# Texte de travail
Couleurs de l’incendie (2) de Pierre Lemaitre

 

Pierre Lemaître est un scénariste et romancier français (Paris 1951) avec une formation de psychologue; il connait un grand succès depuis le Prix Goncourt  2013 avec un roman noir picaresque Au revoir là haut (2013) qui fera partie de la trilogie Les enfants du désastre, avec Couleurs de l’incendie (2018) et Miroir de nos peines (2020) . En dehors du prestigieux Goncourt, ce livre a reçu une huitaine d’autres prix,  un beau et mérité succès. Les livres de Lemaitre sont en cours de traduction dans plus de trente langues.  Et ses polars ont été primés plusieurs fois . Il vit de sa plume depuis 2006.

Tous les livres de Pierre Lemaitre ont été commentés dans ce blog; aucun ne m’a déçu et j’aime son style assez particulier, entre ironie et drôlerie avec un sens inné de la trouvaille et des phrases qui font mouche.

# Extraits des lignes
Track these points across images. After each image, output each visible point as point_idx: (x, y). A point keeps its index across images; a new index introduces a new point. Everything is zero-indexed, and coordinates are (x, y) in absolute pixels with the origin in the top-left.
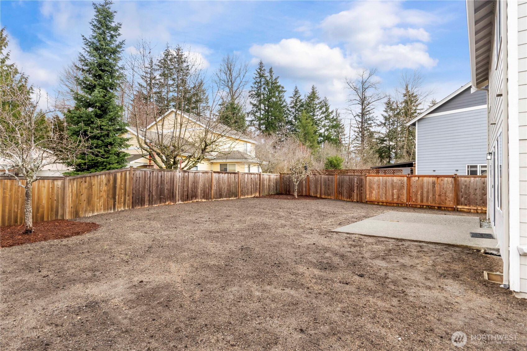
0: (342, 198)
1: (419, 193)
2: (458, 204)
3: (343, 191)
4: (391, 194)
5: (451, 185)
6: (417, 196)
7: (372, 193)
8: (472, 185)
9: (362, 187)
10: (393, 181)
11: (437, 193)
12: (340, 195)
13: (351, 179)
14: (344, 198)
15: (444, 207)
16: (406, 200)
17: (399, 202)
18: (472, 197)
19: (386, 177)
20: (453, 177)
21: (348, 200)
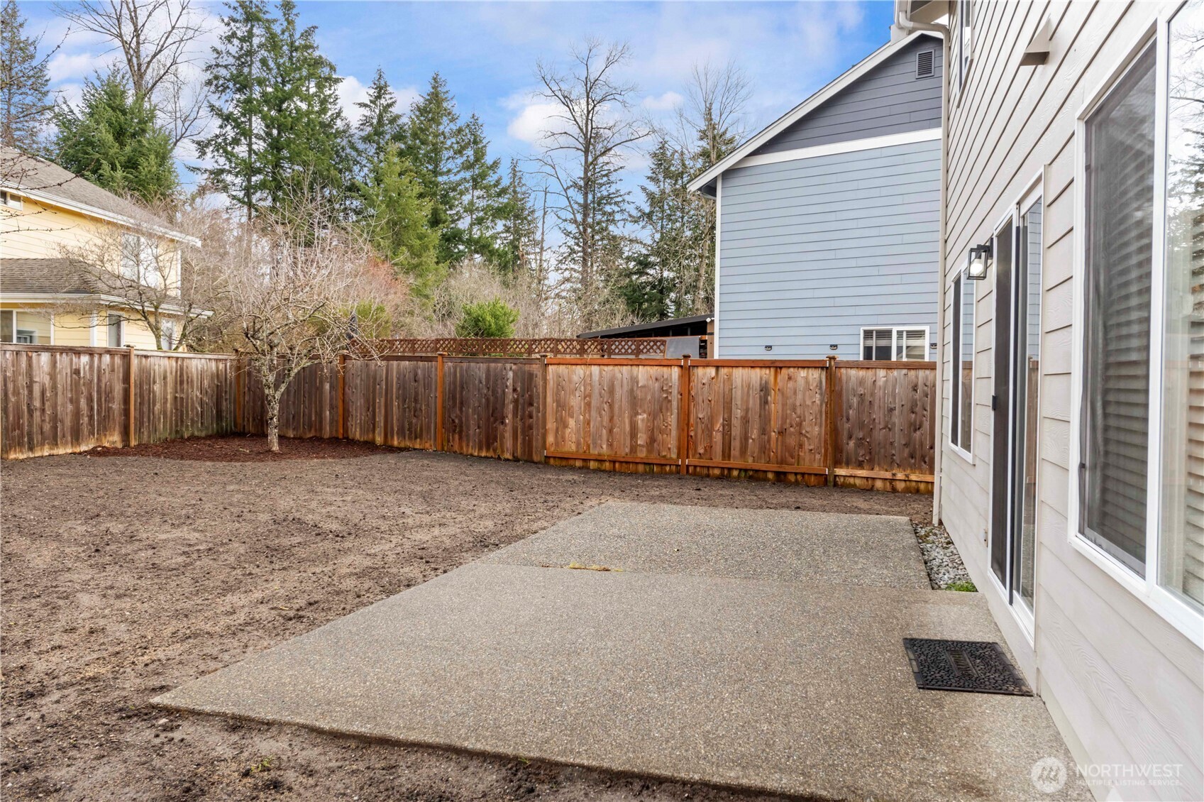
0: (462, 448)
1: (718, 426)
2: (837, 463)
3: (467, 420)
4: (628, 428)
5: (818, 396)
6: (710, 436)
7: (566, 426)
8: (878, 393)
9: (531, 404)
10: (634, 380)
11: (772, 423)
12: (457, 436)
13: (496, 375)
14: (468, 445)
15: (796, 474)
16: (675, 451)
17: (654, 458)
18: (879, 435)
19: (611, 368)
20: (822, 368)
21: (483, 454)
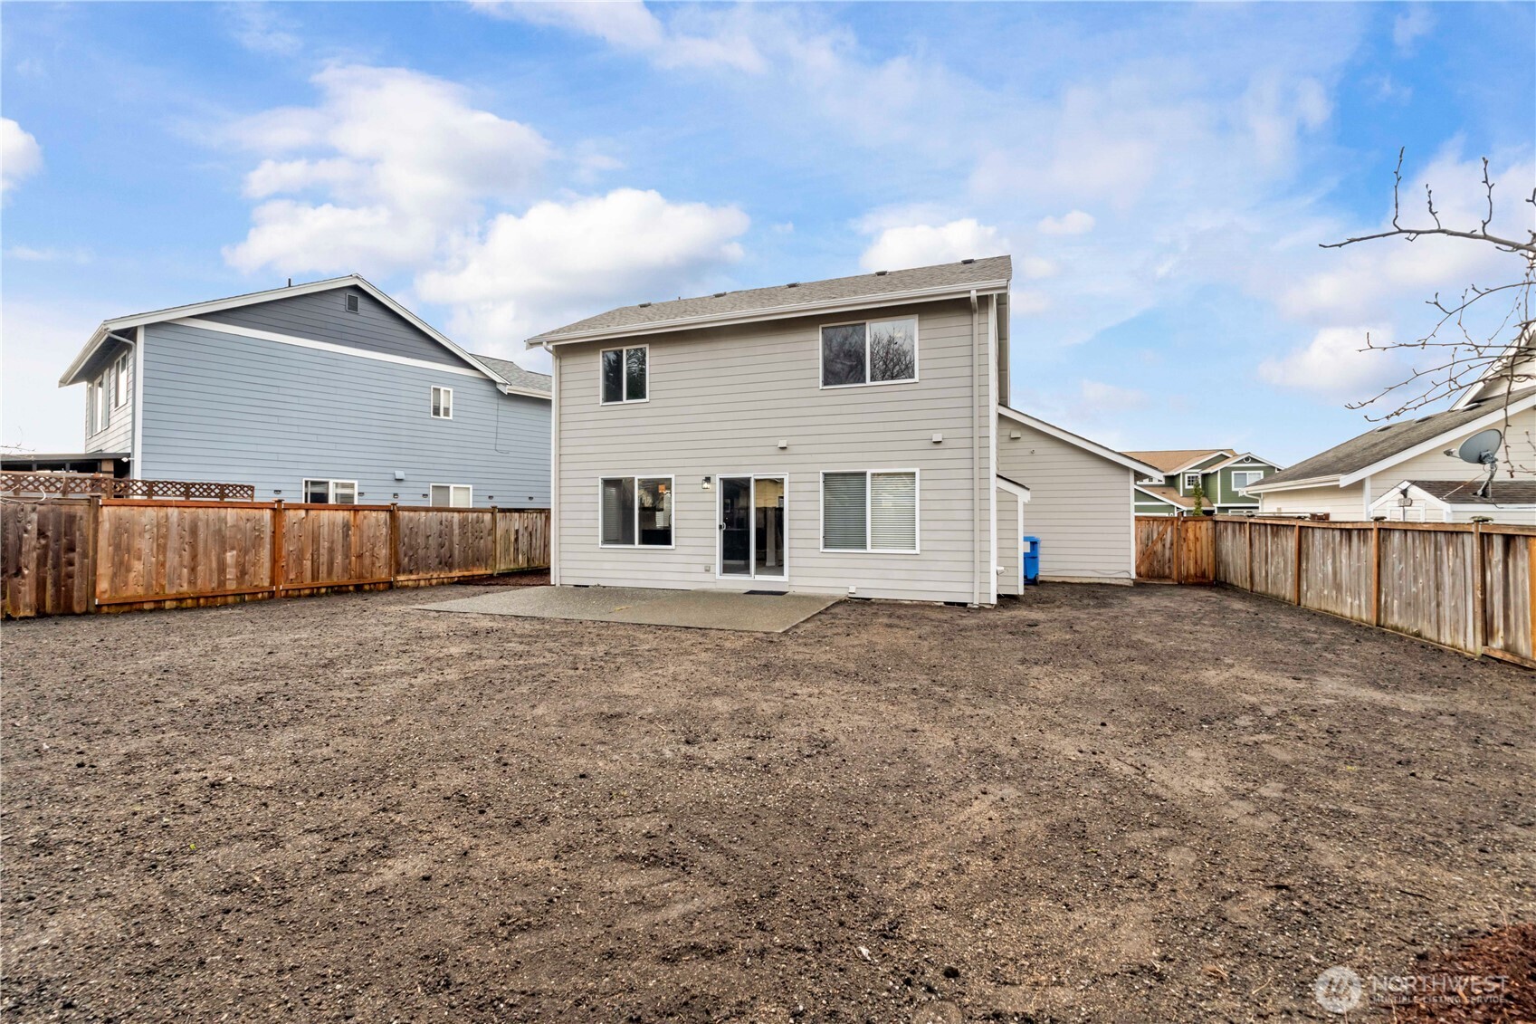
1: (308, 556)
2: (398, 572)
4: (214, 565)
5: (384, 529)
6: (301, 565)
7: (128, 570)
8: (423, 527)
9: (71, 550)
10: (224, 520)
11: (352, 550)
15: (370, 584)
16: (268, 580)
17: (245, 588)
18: (421, 552)
19: (194, 509)
20: (387, 511)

# Travail demandé
Relevez le texte sur Pierre Lemaitre en entier, mot pour mot, sans rien y changer.

# Votre réponse
Couleurs de l’incendie (2) de Pierre Lemaitre

 

Pierre Lemaître est un scénariste et romancier français (Paris 1951) avec une formation de psychologue; il connait un grand succès depuis le Prix Goncourt  2013 avec un roman noir picaresque Au revoir là haut (2013) qui fera partie de la trilogie Les enfants du désastre, avec Couleurs de l’incendie (2018) et Miroir de nos peines (2020) . En dehors du prestigieux Goncourt, ce livre a reçu une huitaine d’autres prix,  un beau et mérité succès. Les livres de Lemaitre sont en cours de traduction dans plus de trente langues.  Et ses polars ont été primés plusieurs fois . Il vit de sa plume depuis 2006.

Tous les livres de Pierre Lemaitre ont été commentés dans ce blog; aucun ne m’a déçu et j’aime son style assez particulier, entre ironie et drôlerie avec un sens inné de la trouvaille et des phrases qui font mouche.